山中竹春教授(臨床統計学)ら横浜市立大の研究チームは5月12日、日本人の新型コロナウイルスワクチン接種者の約9割が、流行中の変異株に対しても中和抗体を保有していることが明らかになったと発表した。
研究チームは、ファイザー製ワクチンを接種した日本人111人(未感染105人、既感染6人)を対象に中和抗体(液性免疫)の保有率を調査。
独自の迅速抗体測定システム「hiVNT新型コロナ変異株パネル」を活用して、従来株と変異株7種の計8株に対する中和抗体を測定したところ、2回接種した未感染者のうち99%が従来株に対して中和抗体を保有。
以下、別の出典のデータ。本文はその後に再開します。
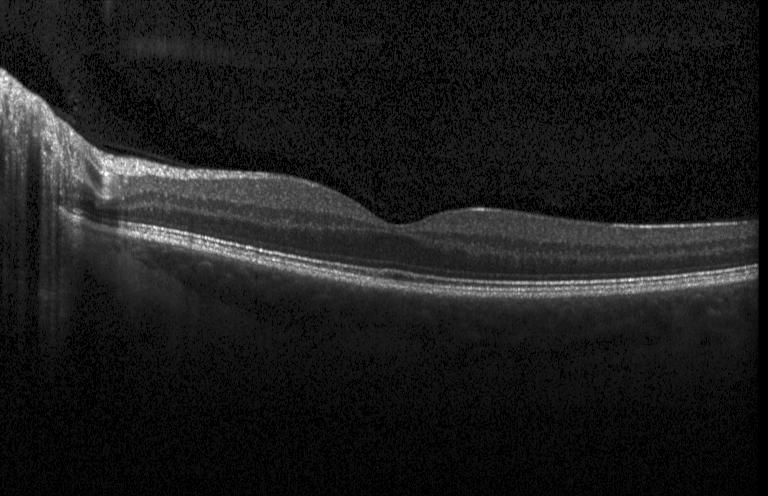

OCT B-scan; through the macula; spectral-domain optical coherence tomography.
Impression: no choroidal neovascularization, diabetic macular edema, or drusen.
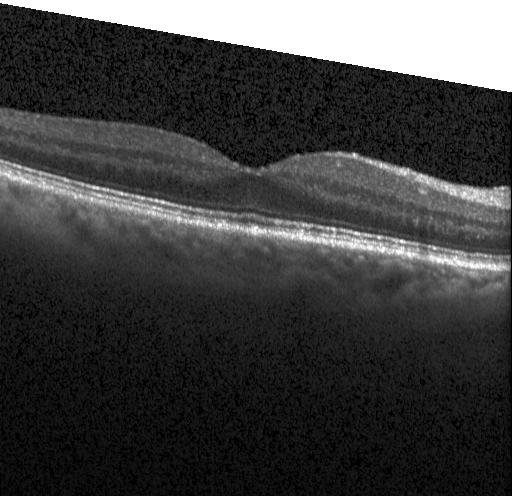
Retinal OCT B-scan
Finding: no choroidal neovascularization, diabetic macular edema, or drusen.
流行中のN501Y変異を有する3つのウイルス株(英国株、南アフリカ株、ブラジル株)に対しても90~94%が中和抗体を有していることが分かった。
世界的に懸念されているインド由来の株に対しても中和抗体陽性率が低下する傾向は見られず、8株すべてに中和抗体を有する接種者は89%(未感染者105人中93人)に上った。ただ、中和抗体の上がり方については個人差が見られたという。
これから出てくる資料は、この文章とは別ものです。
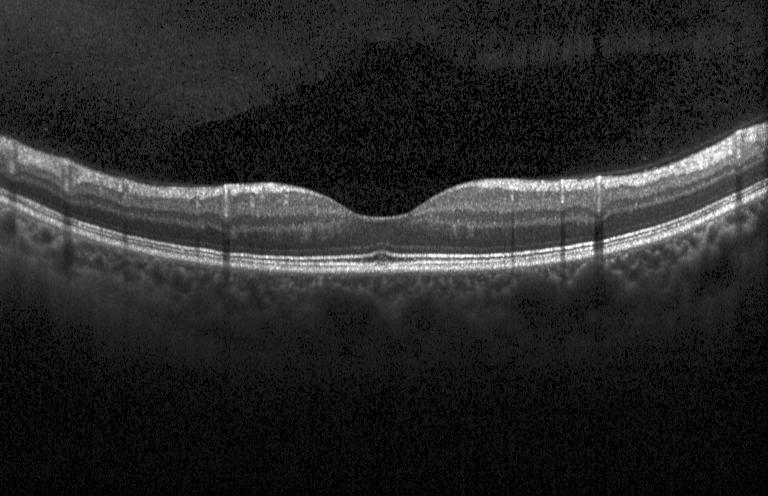 Diagnosis: no CNV, DME, or drusen.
現在国内で接種が進められているファイザー製ワクチンは従来株に対する有効性は確立されているが、特に日本人における変異株に対する中和抗体の情報はこれまで十分ではなかった。
同日開いた記者会見で山中氏は「9割以上の方が中和抗体を持っていたというのは、集団免疫に対して極めて期待の持てる結果ではないか」と述べ、研究成果の意義を強調した。